Ryan revint au crépuscule et se gara de nouveau dans Holy Cross Avenue. Il mit son sac à dos en cuir sur ses épaules et gagna le talus. Il portait une veste et un pantalon en toile kaki, un bonnet de laine noire sur la tête. Le sac renfermait du pain et du fromage, ainsi qu’une bouteille d’eau et une thermos de café fort, une paire de petites jumelles, un bloc-notes et un crayon. Il avait aussi pris le Walther P38 caché au fond de l’armoire dans sa chambre d’hôtel et sentait l’étui étroitement sanglé contre ses côtes.

Deux minutes plus tard, ne voyant aucun piéton dont il aurait excité la curiosité, aucun rideau tremblant derrière une fenêtre, il se hissa sur l’herbe du talus. Il traversa les voies, courbé en deux et se laissa tomber sur le surplomb envahi par le lierre qu’il avait repéré l’après-midi.
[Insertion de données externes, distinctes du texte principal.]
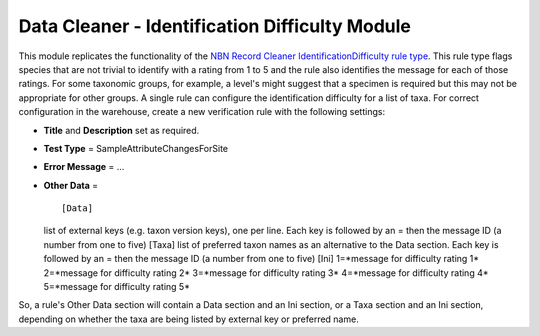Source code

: Data Cleaner - Identification Difficulty Module
-----------------------------------------------

This module replicates the functionality of the `NBN Record Cleaner 
IdentificationDifficulty rule type 
<http://www.nbn.org.uk/Tools-Resources/Recording-Resources/NBN-Record-Cleaner/Creating-verification-rules.aspx>`_.
This rule type flags species that are not trivial to identify with a rating from 1 to 5
and the rule also identifies the message for each of those ratings. For some taxonomic
groups, for example, a level's might suggest that a specimen is required but this may not
be appropriate for other groups. A single rule can configure the identification difficulty 
for a list of taxa. For correct configuration in the warehouse, create a new
verification rule with the following settings:

* **Title** and **Description** set as required.
* **Test Type** = SampleAttributeChangesForSite
* **Error Message** = ...
* **Other Data** = ::

  [Data]
  list of external keys (e.g. taxon version keys), one per line. Each key is followed by 
  an = then the message ID (a number from one to five)
  [Taxa]
  list of preferred taxon names as an alternative to the Data section. Each key is 
  followed by an = then the message ID (a number from one to five)
  [Ini]
  1=*message for difficulty rating 1*
  2=*message for difficulty rating 2*
  3=*message for difficulty rating 3*
  4=*message for difficulty rating 4*
  5=*message for difficulty rating 5*

So, a rule's Other Data section will contain a Data section and an Ini section, or a Taxa
section and an Ini section, depending on whether the taxa are being listed by external
key or preferred name.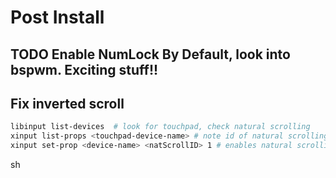 * Post Install

** TODO Enable NumLock By Default, look into bspwm. Exciting stuff!! 

** Fix inverted scroll
#+BEGIN_SRC sh
libinput list-devices  # look for touchpad, check natural scrolling
xinput list-props <touchpad-device-name> # note id of natural scrolling
xinput set-prop <device-name> <natScrollID> 1 # enables natural scrolling
#+END_SRC sh

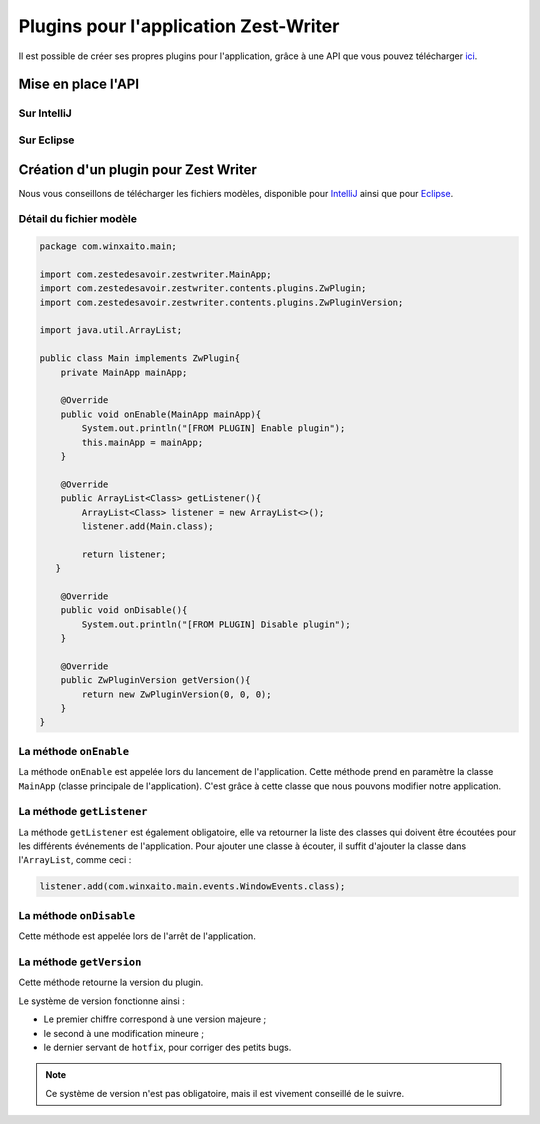 **************************************
Plugins pour l'application Zest-Writer
**************************************

Il est possible de créer ses propres plugins pour l'application, grâce à une API que vous pouvez télécharger `ici <http://>`_.

.. todo::
   Compléter la documentation des plugins (@WinXaito).

Mise en place l'API
###################

Sur IntelliJ
************

.. todo::
   Rédiger une documentation pour la mise en place d'une API sur IntelliJ (@WinXaito).

Sur Eclipse
***********

.. todo::
   Rédiger une documentation pour la mise en place d'une API sur Eclipse (@WinXaito).

Création d'un plugin pour Zest Writer
#####################################

Nous vous conseillons de télécharger les fichiers modèles, disponible pour `IntelliJ <http://>`_ ainsi que pour `Eclipse <http://>`_.

Détail du fichier modèle
************************

.. code-block:: java

   package com.winxaito.main;

   import com.zestedesavoir.zestwriter.MainApp;
   import com.zestedesavoir.zestwriter.contents.plugins.ZwPlugin;
   import com.zestedesavoir.zestwriter.contents.plugins.ZwPluginVersion;

   import java.util.ArrayList;

   public class Main implements ZwPlugin{
       private MainApp mainApp;

       @Override
       public void onEnable(MainApp mainApp){
           System.out.println("[FROM PLUGIN] Enable plugin");
           this.mainApp = mainApp;
       }

       @Override
       public ArrayList<Class> getListener(){
           ArrayList<Class> listener = new ArrayList<>();
           listener.add(Main.class);

           return listener;
      }

       @Override
       public void onDisable(){
           System.out.println("[FROM PLUGIN] Disable plugin");
       }

       @Override
       public ZwPluginVersion getVersion(){
           return new ZwPluginVersion(0, 0, 0);
       }
   }

La méthode ``onEnable``
***********************

La méthode ``onEnable`` est appelée lors du lancement de l'application.
Cette méthode prend en paramètre la classe ``MainApp`` (classe principale de l'application).
C'est grâce à cette classe que nous pouvons modifier notre application.

La méthode ``getListener``
**************************

La méthode ``getListener`` est également obligatoire, elle va retourner la liste des classes qui doivent être écoutées pour les différents événements de l'application.
Pour ajouter une classe à écouter, il suffit d'ajouter la classe dans l'``ArrayList``, comme ceci :

.. code-block:: java

   listener.add(com.winxaito.main.events.WindowEvents.class);

La méthode ``onDisable``
************************

Cette méthode est appelée lors de l'arrêt de l'application.

La méthode ``getVersion``
*************************

Cette méthode retourne la version du plugin.

Le système de version fonctionne ainsi :

- Le premier chiffre correspond à une version majeure ;
- le second à une modification mineure ;
- le dernier servant de ``hotfix``, pour corriger des petits bugs.

.. NOTE::
   Ce système de version n'est pas obligatoire, mais il est vivement conseillé de le suivre.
Là, couché à plat ventre dans la végétation, il fut surpris de retrouver tout à coup un sentiment familier. Il se rappela les heures d’attente, aplati sous une haie au cœur de la campagne irlandaise, à épier les allées et venues d’hommes qui refusaient d’accepter que leur guerre était terminée. Ou dans la chaleur étouffante de la jungle coréenne, observant les positions ennemies, comptant les hommes et les armes.
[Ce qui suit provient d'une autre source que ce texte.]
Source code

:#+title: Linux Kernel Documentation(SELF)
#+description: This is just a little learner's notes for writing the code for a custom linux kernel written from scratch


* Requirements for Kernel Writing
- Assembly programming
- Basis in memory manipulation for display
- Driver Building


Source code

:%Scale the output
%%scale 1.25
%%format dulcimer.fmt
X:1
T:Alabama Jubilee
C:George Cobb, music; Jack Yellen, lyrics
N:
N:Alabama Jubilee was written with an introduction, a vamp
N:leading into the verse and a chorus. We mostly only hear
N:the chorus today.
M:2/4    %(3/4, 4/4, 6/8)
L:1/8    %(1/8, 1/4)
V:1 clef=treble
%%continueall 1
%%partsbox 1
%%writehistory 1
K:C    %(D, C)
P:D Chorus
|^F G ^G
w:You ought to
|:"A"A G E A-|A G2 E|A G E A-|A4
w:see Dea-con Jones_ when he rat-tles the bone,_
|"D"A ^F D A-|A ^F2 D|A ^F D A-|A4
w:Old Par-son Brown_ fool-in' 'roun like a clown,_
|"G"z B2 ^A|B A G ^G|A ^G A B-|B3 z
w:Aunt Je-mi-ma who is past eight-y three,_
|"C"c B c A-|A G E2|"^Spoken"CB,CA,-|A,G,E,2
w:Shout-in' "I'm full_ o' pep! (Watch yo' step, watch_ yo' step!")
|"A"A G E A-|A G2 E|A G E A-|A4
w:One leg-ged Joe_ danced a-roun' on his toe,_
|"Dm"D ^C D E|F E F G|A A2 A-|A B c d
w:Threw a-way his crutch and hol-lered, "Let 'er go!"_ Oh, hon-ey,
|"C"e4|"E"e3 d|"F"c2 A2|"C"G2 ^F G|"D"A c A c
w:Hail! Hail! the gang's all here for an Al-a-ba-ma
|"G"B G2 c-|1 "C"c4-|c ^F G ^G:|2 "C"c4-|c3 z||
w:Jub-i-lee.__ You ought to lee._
Ryan était resté en Corée longtemps après l’armistice de juillet 1953, escortant le rapatriement des morts ennemis durant l’échange des corps effectué avec les Coréens du Nord. Il revint en Irlande en 1954, juste à temps pour fêter Noël avec ses parents, puis, le 1 er janvier 1955, il prit ses fonctions au camp militaire de St. Patrick’s Barracks, à Ballymena. Pendant quatre ans, il entraîna des hommes recrutés dans l’ensemble des îles Britanniques, qui, pour la plupart, partiraient ensuite en Allemagne où l’armée d’occupation se transformait en force de défense.

Quand Ryan récupéra son livret militaire en 1959, il loua un meublé dans le centre de Belfast et y passa un mois à éplucher les petites annonces des journaux locaux. Il lui fallut ces trente jours pour s’apercevoir qu’il n’avait aucune qualification qui pût être utile au monde extérieur, aucune expérience, rien à offrir à un quelconque employeur.

Il s’apprêtait à s’avouer qu’il était largué dans la vie civile et à retourner au camp de Ballymena lorsqu’il reçut une lettre d’un vieil ami des Royal Ulster Rifles. Le major Colm Hughes, comme Ryan, avait quitté le comté de Monaghan, pris la route du nord et traversé la frontière pour s’engager dans l’armée britannique. Ils s’étaient promis de rester en contact après le départ de Ryan, bien que celui-ci n’y crût guère. La lettre proposait qu’ils se retrouvent au Rotterdam Bar, à Sailortown, un quartier de Belfast situé près des quais.